[Start of Attachment]

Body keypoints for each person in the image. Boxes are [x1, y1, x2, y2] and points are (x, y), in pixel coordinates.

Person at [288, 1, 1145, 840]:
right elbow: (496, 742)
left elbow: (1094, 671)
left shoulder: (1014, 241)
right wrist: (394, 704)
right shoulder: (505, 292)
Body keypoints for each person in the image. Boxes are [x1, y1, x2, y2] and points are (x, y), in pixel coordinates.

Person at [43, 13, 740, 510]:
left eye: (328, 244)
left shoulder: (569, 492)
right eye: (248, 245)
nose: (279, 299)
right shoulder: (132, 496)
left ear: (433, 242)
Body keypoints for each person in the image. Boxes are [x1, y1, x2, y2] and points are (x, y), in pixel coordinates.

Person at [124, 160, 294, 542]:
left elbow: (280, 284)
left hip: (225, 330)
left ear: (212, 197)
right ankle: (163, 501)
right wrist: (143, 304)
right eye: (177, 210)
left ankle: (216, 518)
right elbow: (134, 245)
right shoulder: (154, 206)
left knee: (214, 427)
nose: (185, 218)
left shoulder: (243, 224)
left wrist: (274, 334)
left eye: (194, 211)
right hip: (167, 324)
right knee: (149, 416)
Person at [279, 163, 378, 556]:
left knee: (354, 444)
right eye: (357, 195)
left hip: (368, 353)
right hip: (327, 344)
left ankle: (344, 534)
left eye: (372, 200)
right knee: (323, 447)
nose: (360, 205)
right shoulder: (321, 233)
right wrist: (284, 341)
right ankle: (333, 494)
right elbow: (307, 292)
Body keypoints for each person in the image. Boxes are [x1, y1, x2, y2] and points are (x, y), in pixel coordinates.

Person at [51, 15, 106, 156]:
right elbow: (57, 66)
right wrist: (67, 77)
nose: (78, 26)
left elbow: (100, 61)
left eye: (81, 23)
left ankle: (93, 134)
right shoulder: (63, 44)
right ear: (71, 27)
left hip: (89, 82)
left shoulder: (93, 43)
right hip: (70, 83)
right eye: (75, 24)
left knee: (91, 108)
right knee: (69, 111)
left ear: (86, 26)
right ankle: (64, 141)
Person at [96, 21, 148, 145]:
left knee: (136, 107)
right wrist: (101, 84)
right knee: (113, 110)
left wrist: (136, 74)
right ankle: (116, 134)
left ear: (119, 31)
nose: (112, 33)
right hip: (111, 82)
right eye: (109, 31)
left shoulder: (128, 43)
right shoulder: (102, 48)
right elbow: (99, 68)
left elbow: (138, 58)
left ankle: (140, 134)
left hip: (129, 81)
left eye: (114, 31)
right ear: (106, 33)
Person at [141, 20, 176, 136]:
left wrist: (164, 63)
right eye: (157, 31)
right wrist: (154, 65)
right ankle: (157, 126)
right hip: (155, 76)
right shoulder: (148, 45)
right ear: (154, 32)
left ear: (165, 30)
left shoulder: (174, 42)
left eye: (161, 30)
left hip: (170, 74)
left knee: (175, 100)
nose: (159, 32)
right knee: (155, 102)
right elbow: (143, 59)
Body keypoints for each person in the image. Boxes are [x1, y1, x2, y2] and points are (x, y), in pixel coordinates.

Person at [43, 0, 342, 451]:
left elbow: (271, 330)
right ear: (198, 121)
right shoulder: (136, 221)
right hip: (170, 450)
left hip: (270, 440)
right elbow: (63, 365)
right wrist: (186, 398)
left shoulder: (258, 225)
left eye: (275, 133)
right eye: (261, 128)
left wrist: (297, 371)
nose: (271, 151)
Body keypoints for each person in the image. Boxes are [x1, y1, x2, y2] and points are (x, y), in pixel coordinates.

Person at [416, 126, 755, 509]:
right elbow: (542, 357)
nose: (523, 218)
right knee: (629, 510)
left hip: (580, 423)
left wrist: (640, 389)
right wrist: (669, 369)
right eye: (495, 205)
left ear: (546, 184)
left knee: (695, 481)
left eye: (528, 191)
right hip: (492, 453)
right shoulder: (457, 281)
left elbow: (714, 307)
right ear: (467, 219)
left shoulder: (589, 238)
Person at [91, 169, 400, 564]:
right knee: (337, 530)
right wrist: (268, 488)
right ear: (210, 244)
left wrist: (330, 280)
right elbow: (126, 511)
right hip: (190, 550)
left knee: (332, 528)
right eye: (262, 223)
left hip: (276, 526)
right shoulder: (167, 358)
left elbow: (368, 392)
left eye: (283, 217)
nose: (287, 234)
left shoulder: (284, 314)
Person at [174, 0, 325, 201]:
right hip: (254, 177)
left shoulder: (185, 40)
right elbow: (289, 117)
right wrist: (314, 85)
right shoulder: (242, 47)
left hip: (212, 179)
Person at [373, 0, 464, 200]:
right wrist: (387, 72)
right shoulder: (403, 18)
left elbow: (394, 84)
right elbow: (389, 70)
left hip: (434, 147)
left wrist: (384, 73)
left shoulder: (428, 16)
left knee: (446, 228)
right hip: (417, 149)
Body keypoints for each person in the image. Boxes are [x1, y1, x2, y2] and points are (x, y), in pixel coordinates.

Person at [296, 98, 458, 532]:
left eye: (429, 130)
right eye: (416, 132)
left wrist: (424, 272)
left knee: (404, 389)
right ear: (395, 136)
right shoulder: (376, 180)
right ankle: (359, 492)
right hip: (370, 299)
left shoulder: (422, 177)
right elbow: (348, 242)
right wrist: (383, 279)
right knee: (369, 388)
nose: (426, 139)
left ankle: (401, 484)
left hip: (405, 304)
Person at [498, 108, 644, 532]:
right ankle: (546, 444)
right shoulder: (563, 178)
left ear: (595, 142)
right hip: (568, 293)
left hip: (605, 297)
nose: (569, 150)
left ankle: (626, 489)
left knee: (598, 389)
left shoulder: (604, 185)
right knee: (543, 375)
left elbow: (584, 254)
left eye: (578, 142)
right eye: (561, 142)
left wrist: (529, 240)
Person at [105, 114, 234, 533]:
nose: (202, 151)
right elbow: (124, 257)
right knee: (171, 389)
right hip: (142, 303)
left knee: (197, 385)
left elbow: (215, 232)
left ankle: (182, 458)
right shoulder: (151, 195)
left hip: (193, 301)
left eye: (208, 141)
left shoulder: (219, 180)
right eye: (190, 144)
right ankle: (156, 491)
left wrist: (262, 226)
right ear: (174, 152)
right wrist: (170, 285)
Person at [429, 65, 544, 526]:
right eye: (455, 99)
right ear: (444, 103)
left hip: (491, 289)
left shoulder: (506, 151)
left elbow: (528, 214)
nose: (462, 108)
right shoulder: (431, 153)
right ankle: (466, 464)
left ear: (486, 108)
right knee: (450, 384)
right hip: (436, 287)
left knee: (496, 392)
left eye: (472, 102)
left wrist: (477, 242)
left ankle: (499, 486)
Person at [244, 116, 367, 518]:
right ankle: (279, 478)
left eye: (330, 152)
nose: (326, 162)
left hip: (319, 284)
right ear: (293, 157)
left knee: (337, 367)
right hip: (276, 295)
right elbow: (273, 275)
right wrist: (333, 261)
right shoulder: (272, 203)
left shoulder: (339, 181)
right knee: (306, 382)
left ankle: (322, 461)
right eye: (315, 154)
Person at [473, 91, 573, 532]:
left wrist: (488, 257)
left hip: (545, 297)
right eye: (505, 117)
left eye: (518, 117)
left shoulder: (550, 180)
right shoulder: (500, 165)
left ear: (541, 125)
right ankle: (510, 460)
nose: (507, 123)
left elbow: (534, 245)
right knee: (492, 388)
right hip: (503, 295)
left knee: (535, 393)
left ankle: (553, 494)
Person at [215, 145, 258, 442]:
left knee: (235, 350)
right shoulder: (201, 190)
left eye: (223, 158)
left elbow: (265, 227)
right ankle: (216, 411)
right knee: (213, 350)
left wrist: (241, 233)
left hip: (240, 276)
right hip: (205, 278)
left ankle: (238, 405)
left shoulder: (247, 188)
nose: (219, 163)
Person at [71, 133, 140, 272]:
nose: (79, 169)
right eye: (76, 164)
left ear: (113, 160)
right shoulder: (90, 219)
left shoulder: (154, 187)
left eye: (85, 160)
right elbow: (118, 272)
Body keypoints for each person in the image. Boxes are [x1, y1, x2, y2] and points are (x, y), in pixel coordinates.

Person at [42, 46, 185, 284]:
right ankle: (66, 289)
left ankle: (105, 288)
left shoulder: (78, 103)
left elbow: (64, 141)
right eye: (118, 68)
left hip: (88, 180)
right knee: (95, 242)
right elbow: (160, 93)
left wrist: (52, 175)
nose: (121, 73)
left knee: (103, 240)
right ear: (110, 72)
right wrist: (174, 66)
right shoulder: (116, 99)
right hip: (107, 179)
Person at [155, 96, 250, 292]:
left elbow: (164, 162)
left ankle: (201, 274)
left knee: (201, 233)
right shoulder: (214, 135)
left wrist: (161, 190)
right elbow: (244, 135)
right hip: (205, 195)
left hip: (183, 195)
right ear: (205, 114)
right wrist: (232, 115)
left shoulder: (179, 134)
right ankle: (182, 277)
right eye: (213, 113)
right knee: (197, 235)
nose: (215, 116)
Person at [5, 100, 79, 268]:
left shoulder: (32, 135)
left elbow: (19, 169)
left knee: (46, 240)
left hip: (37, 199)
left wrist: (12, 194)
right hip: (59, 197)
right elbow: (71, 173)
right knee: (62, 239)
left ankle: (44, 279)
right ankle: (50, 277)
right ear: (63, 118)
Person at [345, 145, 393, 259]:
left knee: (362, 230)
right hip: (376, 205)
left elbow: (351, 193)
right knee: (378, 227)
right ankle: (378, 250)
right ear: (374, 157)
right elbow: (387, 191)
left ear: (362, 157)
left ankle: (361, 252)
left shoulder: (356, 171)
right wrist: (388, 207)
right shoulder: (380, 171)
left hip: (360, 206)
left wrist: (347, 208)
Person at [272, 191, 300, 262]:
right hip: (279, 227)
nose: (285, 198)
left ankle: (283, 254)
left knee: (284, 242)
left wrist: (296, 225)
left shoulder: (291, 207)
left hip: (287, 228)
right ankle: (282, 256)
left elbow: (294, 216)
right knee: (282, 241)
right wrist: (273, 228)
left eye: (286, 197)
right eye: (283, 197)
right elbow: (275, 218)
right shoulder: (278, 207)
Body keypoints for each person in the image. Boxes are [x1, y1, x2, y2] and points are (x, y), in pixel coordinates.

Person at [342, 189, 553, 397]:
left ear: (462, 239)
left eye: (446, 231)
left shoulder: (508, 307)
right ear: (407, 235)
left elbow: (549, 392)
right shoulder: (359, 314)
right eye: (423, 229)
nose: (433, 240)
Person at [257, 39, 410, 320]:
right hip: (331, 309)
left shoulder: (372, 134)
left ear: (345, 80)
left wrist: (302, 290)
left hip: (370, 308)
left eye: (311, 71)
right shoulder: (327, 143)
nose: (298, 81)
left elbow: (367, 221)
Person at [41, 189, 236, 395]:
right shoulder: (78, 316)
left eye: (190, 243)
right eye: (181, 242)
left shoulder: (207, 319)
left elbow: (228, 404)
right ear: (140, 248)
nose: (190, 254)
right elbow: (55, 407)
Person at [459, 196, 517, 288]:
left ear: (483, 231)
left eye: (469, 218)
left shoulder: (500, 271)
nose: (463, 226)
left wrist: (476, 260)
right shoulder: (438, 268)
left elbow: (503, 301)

[End of Attachment]

The problem
Please reply with an exact copy of the lines above, starting at the first and ending at the line that holds "left ear: (433, 242)".

Task answer
Body keypoints for each person in the image. Boxes are [x1, y1, x2, y2] and points are (x, y), in pixel coordinates.

Person at [288, 1, 1145, 840]:
right elbow: (496, 742)
left elbow: (1094, 671)
left shoulder: (1014, 241)
right wrist: (394, 704)
right shoulder: (505, 292)
Body keypoints for each person in the image. Boxes are [x1, y1, x2, y2] and points are (x, y), in pixel coordinates.

Person at [43, 13, 740, 510]:
left eye: (328, 244)
left shoulder: (569, 492)
right eye: (248, 245)
nose: (279, 299)
right shoulder: (132, 496)
left ear: (433, 242)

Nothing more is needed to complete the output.